■ **Data shown**

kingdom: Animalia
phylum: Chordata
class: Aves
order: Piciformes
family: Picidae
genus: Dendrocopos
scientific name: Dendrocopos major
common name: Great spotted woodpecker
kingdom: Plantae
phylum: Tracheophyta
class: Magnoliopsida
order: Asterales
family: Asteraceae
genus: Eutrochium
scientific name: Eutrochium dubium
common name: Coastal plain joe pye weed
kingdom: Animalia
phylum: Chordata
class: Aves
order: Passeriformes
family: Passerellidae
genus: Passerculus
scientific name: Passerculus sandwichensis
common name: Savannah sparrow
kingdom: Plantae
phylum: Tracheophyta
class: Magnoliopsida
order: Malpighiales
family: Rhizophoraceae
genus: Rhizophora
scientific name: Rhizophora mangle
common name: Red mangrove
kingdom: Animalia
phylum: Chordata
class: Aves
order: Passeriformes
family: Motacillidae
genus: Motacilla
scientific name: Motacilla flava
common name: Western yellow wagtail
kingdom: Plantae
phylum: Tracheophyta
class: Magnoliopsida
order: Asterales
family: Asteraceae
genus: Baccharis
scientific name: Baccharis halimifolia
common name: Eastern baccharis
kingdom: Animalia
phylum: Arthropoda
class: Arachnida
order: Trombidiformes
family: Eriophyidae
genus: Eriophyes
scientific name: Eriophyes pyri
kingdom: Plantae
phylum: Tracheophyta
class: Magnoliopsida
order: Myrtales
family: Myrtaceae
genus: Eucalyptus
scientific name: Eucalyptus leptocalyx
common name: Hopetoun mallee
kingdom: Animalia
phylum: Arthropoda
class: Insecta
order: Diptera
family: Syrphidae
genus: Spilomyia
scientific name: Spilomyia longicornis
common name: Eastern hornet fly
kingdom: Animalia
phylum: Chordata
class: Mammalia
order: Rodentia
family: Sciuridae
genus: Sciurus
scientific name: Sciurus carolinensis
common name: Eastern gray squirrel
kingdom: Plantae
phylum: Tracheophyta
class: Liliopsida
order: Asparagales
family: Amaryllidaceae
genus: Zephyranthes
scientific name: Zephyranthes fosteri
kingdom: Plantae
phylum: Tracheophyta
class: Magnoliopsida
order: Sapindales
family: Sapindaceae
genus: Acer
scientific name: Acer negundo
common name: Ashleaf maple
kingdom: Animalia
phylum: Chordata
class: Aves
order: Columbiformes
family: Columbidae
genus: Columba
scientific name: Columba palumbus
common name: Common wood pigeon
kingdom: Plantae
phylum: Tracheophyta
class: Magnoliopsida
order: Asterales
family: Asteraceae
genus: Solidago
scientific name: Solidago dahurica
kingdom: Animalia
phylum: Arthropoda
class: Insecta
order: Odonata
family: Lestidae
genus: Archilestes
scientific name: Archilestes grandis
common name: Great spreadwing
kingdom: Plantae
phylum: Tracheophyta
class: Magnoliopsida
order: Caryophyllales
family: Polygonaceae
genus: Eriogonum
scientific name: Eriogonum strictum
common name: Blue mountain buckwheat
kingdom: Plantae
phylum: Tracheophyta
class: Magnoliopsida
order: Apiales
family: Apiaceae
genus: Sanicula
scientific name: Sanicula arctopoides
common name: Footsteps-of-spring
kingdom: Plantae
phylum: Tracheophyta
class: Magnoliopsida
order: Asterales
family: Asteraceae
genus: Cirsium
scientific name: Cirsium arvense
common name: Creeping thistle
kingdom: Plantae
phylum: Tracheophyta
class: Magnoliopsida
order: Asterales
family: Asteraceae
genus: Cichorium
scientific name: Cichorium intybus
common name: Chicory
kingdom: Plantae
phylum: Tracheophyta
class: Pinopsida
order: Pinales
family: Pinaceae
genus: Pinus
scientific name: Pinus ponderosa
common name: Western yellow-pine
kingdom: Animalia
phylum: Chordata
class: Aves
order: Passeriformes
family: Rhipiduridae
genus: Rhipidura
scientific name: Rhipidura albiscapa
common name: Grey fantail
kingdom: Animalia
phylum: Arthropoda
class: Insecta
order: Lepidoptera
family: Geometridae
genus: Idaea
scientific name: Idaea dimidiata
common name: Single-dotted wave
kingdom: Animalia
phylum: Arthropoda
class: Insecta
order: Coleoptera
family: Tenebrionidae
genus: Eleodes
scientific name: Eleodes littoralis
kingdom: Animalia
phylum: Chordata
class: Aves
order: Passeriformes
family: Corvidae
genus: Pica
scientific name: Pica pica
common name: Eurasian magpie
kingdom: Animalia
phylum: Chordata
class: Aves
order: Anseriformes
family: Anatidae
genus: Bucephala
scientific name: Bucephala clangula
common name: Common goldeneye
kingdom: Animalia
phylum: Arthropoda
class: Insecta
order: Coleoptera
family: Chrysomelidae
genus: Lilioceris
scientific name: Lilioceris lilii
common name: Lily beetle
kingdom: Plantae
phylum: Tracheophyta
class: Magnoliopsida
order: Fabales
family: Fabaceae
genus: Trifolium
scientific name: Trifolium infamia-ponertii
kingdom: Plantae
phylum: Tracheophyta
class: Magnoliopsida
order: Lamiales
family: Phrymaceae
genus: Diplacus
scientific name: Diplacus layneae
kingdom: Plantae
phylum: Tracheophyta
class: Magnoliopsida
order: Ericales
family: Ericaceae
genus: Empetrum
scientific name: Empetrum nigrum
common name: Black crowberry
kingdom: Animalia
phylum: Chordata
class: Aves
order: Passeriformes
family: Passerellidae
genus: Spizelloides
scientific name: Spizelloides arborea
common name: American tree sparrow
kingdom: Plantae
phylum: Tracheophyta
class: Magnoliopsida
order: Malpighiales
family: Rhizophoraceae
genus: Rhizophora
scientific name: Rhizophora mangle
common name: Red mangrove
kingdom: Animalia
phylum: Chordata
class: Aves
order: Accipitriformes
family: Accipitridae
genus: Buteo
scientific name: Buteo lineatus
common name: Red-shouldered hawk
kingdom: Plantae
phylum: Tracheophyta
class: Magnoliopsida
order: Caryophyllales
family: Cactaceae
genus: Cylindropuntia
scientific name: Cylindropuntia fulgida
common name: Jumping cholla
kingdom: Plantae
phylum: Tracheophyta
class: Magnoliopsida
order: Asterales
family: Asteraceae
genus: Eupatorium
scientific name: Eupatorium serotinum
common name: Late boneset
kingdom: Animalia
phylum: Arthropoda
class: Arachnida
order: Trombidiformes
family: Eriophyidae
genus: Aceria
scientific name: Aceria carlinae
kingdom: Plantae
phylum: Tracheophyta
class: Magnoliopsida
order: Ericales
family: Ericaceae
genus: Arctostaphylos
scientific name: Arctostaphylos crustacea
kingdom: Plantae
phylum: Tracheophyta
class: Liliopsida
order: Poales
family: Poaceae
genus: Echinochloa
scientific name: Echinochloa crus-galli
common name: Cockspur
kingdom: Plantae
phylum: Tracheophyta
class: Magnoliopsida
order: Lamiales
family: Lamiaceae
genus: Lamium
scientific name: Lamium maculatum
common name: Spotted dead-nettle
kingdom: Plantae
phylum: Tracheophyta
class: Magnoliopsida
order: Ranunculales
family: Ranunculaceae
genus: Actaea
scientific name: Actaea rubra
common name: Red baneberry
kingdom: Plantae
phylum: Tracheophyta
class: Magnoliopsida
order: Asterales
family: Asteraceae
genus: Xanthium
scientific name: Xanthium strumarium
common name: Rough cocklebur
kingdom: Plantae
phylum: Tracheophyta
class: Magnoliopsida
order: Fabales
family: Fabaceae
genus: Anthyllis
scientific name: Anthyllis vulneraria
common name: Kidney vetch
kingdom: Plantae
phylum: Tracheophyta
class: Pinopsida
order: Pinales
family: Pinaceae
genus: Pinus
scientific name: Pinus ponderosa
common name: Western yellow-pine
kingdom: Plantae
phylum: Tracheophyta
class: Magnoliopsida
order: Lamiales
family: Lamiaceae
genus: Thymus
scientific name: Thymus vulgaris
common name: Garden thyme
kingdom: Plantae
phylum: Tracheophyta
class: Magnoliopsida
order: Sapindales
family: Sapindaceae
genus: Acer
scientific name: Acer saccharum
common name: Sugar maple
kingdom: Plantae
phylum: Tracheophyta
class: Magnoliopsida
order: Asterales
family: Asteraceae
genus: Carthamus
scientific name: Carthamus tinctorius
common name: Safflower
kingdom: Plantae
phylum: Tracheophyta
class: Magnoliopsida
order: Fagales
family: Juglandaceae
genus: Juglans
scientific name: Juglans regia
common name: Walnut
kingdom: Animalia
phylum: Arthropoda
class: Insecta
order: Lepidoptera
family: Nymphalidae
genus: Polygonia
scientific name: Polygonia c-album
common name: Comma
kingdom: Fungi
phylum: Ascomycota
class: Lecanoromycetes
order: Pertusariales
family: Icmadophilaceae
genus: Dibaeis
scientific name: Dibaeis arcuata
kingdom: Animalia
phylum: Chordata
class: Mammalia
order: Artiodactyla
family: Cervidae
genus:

■ **What you will do**
Give the items above from the start through the line with "genus: Eutrochium", switching "common name" to "everyday name" and keeping everything else the same.

■ **Response**
kingdom: Animalia
phylum: Chordata
class: Aves
order: Piciformes
family: Picidae
genus: Dendrocopos
scientific name: Dendrocopos major
everyday name: Great spotted woodpecker
kingdom: Plantae
phylum: Tracheophyta
class: Magnoliopsida
order: Asterales
family: Asteraceae
genus: Eutrochium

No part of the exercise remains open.